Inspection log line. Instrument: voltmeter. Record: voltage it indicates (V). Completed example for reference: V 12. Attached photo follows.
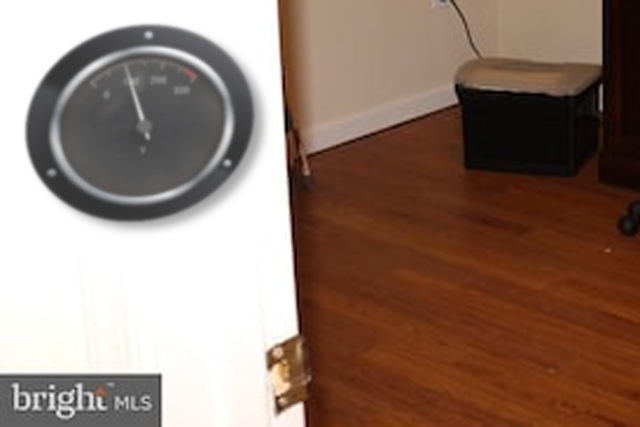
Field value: V 100
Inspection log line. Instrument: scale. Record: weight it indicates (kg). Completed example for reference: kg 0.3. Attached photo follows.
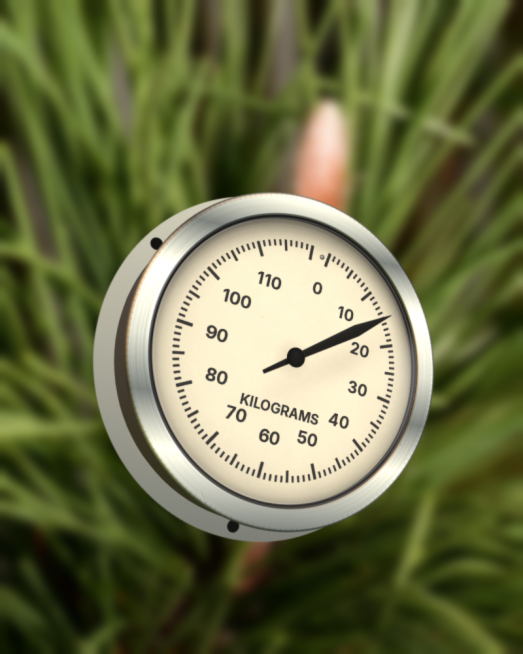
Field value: kg 15
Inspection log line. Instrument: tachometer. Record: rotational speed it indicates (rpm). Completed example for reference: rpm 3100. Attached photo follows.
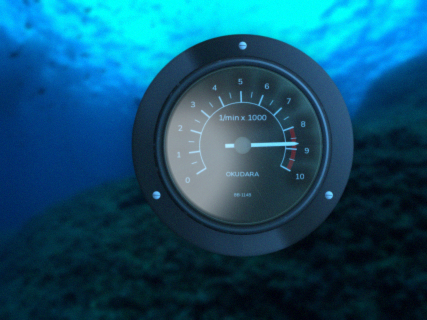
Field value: rpm 8750
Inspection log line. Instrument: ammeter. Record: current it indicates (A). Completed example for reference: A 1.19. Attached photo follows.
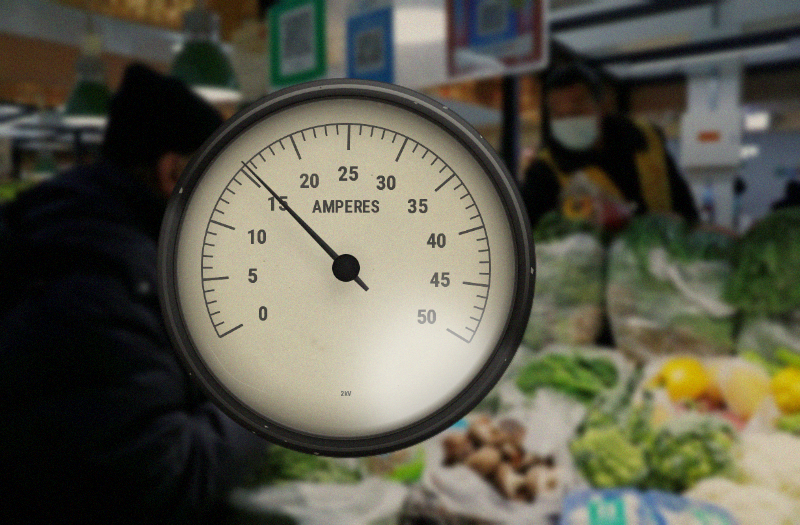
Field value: A 15.5
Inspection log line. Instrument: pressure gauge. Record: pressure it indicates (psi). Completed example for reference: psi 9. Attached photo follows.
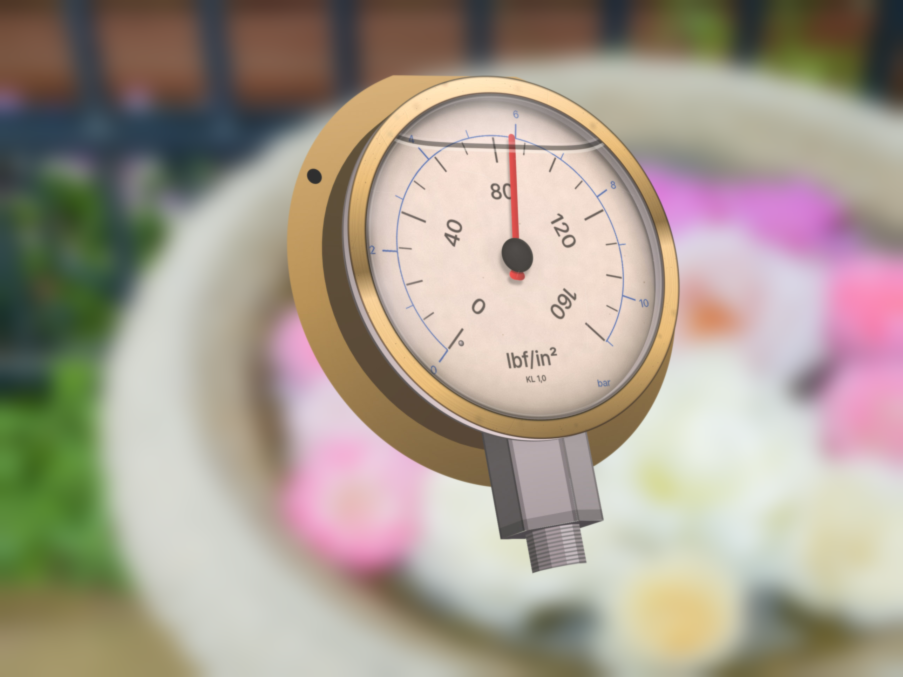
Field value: psi 85
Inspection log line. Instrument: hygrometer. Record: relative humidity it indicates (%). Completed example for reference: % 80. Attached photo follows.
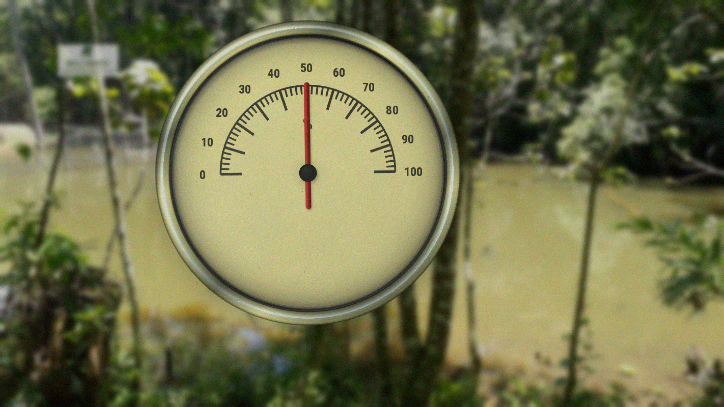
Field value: % 50
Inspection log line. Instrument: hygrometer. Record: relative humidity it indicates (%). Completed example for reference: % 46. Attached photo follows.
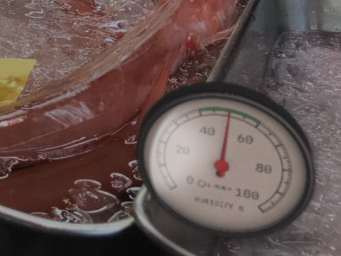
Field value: % 50
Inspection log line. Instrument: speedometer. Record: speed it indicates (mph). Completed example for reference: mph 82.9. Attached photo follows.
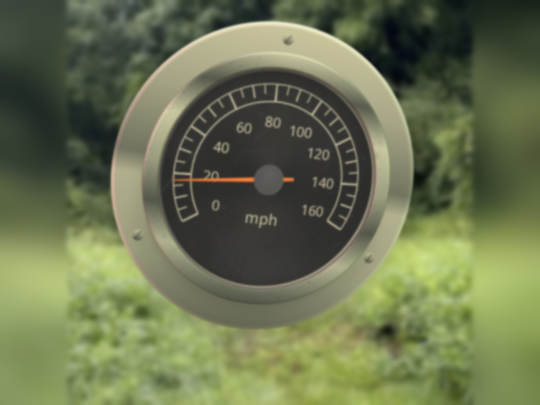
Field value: mph 17.5
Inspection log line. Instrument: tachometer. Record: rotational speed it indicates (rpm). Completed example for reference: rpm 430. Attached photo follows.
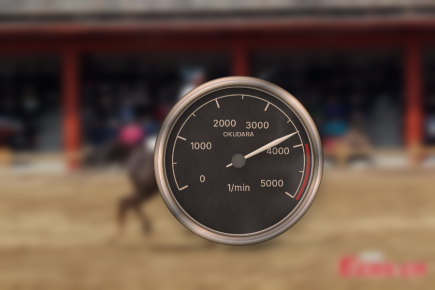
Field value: rpm 3750
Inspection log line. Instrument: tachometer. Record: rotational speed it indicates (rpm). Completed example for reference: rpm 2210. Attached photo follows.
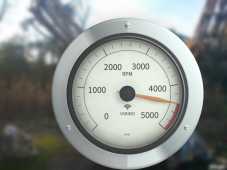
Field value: rpm 4400
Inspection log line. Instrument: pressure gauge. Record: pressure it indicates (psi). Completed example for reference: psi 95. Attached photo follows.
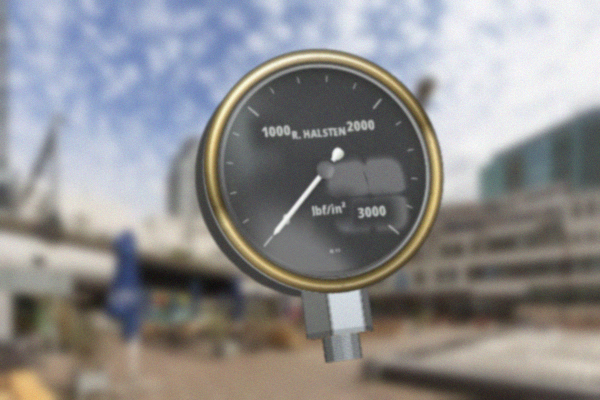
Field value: psi 0
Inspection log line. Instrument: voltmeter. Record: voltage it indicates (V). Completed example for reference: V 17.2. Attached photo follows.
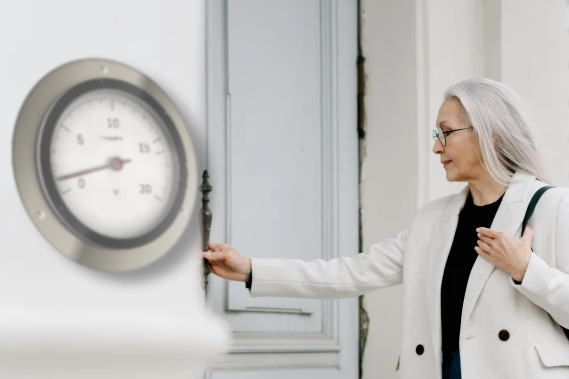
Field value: V 1
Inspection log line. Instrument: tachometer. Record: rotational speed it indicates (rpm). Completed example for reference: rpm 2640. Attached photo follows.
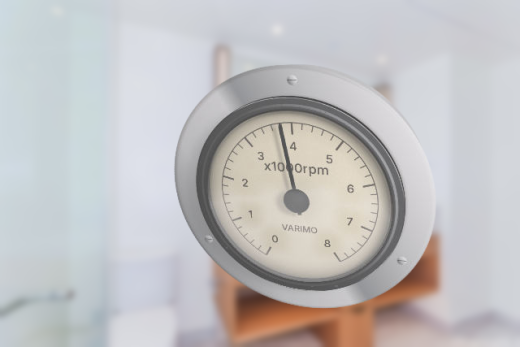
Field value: rpm 3800
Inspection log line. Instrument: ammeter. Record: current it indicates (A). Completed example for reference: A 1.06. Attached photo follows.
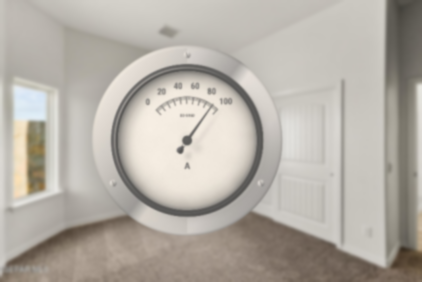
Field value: A 90
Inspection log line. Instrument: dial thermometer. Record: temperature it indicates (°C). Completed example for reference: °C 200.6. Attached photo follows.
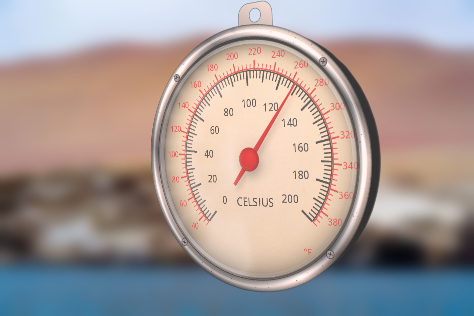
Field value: °C 130
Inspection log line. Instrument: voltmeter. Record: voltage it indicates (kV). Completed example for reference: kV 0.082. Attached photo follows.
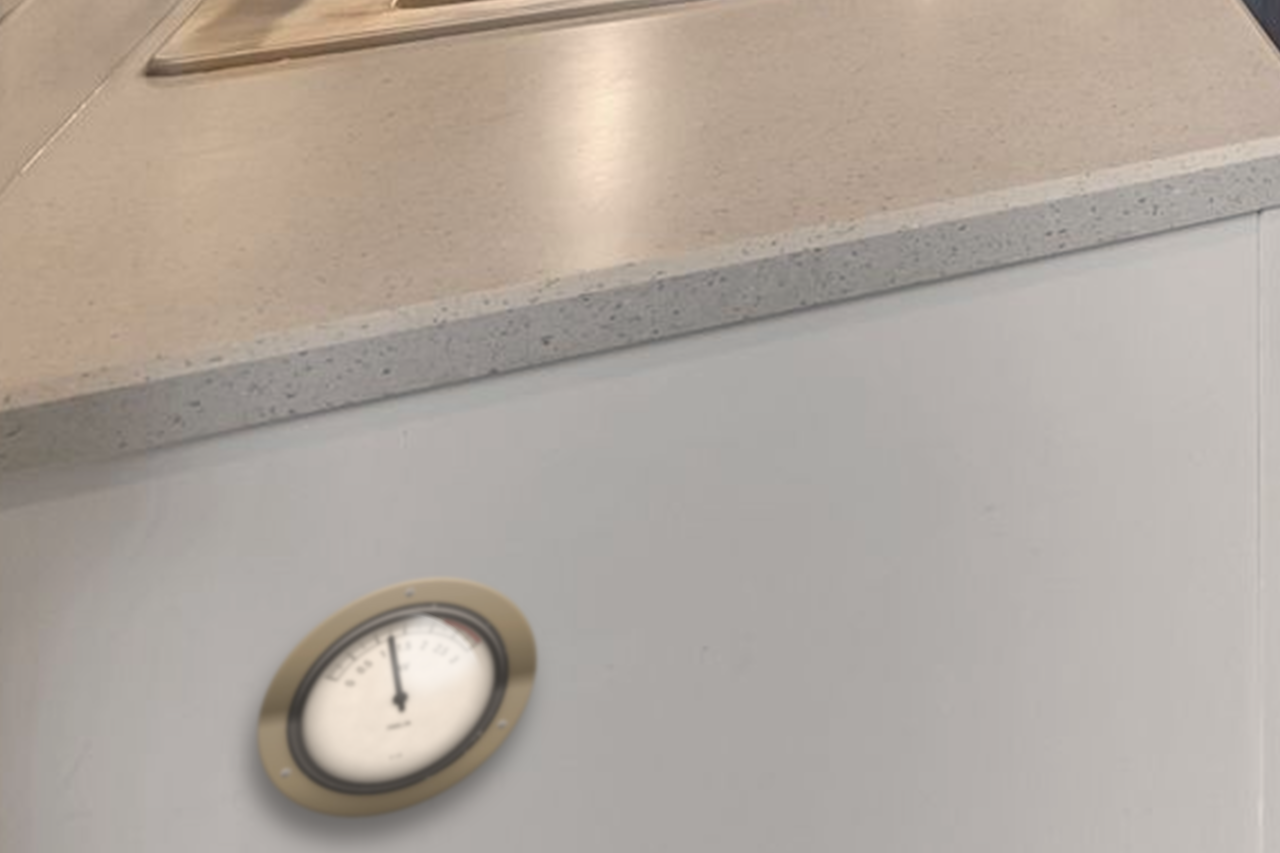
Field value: kV 1.25
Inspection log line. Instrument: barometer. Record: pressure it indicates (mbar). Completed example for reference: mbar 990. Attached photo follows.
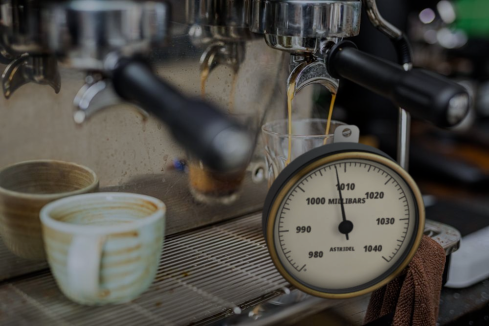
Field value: mbar 1008
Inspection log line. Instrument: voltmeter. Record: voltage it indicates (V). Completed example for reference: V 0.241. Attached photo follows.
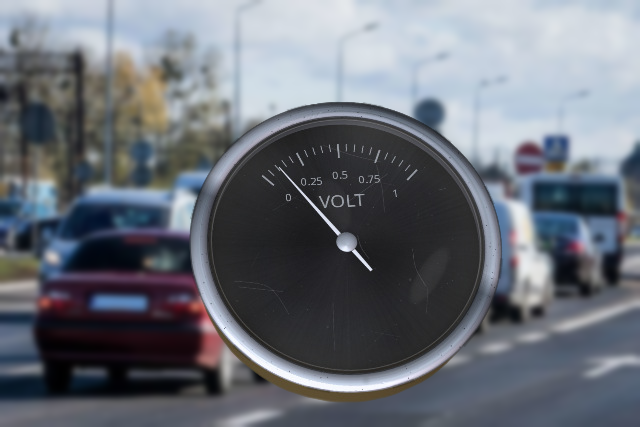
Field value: V 0.1
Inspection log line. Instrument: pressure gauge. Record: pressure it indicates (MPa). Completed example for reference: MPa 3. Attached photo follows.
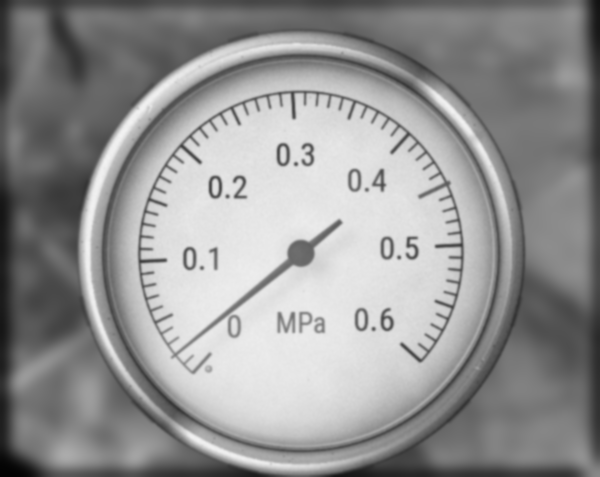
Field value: MPa 0.02
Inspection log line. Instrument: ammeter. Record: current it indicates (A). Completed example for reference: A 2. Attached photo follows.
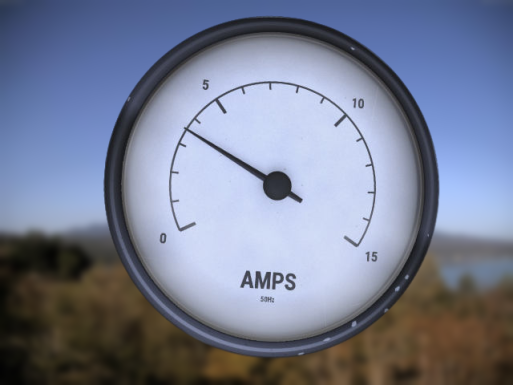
______
◆ Task goal ◆
Rewrite the whole listing above, replacing "Inspection log line" with "Maintenance log entry" wherever it occurs and changing nothing else. Omit the pictures from your version.

◆ Result below ◆
Maintenance log entry. Instrument: voltmeter. Record: voltage it indicates (V). Completed example for reference: V 12. Attached photo follows.
Field value: V 100
Maintenance log entry. Instrument: scale. Record: weight it indicates (kg). Completed example for reference: kg 0.3. Attached photo follows.
Field value: kg 15
Maintenance log entry. Instrument: tachometer. Record: rotational speed it indicates (rpm). Completed example for reference: rpm 3100. Attached photo follows.
Field value: rpm 8750
Maintenance log entry. Instrument: ammeter. Record: current it indicates (A). Completed example for reference: A 1.19. Attached photo follows.
Field value: A 15.5
Maintenance log entry. Instrument: pressure gauge. Record: pressure it indicates (psi). Completed example for reference: psi 9. Attached photo follows.
Field value: psi 85
Maintenance log entry. Instrument: hygrometer. Record: relative humidity it indicates (%). Completed example for reference: % 80. Attached photo follows.
Field value: % 50
Maintenance log entry. Instrument: hygrometer. Record: relative humidity it indicates (%). Completed example for reference: % 46. Attached photo follows.
Field value: % 50
Maintenance log entry. Instrument: speedometer. Record: speed it indicates (mph). Completed example for reference: mph 82.9. Attached photo follows.
Field value: mph 17.5
Maintenance log entry. Instrument: tachometer. Record: rotational speed it indicates (rpm). Completed example for reference: rpm 430. Attached photo follows.
Field value: rpm 3750
Maintenance log entry. Instrument: tachometer. Record: rotational speed it indicates (rpm). Completed example for reference: rpm 2210. Attached photo follows.
Field value: rpm 4400
Maintenance log entry. Instrument: pressure gauge. Record: pressure it indicates (psi). Completed example for reference: psi 95. Attached photo follows.
Field value: psi 0
Maintenance log entry. Instrument: voltmeter. Record: voltage it indicates (V). Completed example for reference: V 17.2. Attached photo follows.
Field value: V 1
Maintenance log entry. Instrument: tachometer. Record: rotational speed it indicates (rpm). Completed example for reference: rpm 2640. Attached photo follows.
Field value: rpm 3800
Maintenance log entry. Instrument: ammeter. Record: current it indicates (A). Completed example for reference: A 1.06. Attached photo follows.
Field value: A 90
Maintenance log entry. Instrument: dial thermometer. Record: temperature it indicates (°C). Completed example for reference: °C 200.6. Attached photo follows.
Field value: °C 130
Maintenance log entry. Instrument: voltmeter. Record: voltage it indicates (kV). Completed example for reference: kV 0.082. Attached photo follows.
Field value: kV 1.25
Maintenance log entry. Instrument: barometer. Record: pressure it indicates (mbar). Completed example for reference: mbar 990. Attached photo follows.
Field value: mbar 1008
Maintenance log entry. Instrument: voltmeter. Record: voltage it indicates (V). Completed example for reference: V 0.241. Attached photo follows.
Field value: V 0.1
Maintenance log entry. Instrument: pressure gauge. Record: pressure it indicates (MPa). Completed example for reference: MPa 3. Attached photo follows.
Field value: MPa 0.02
Maintenance log entry. Instrument: ammeter. Record: current it indicates (A). Completed example for reference: A 2. Attached photo follows.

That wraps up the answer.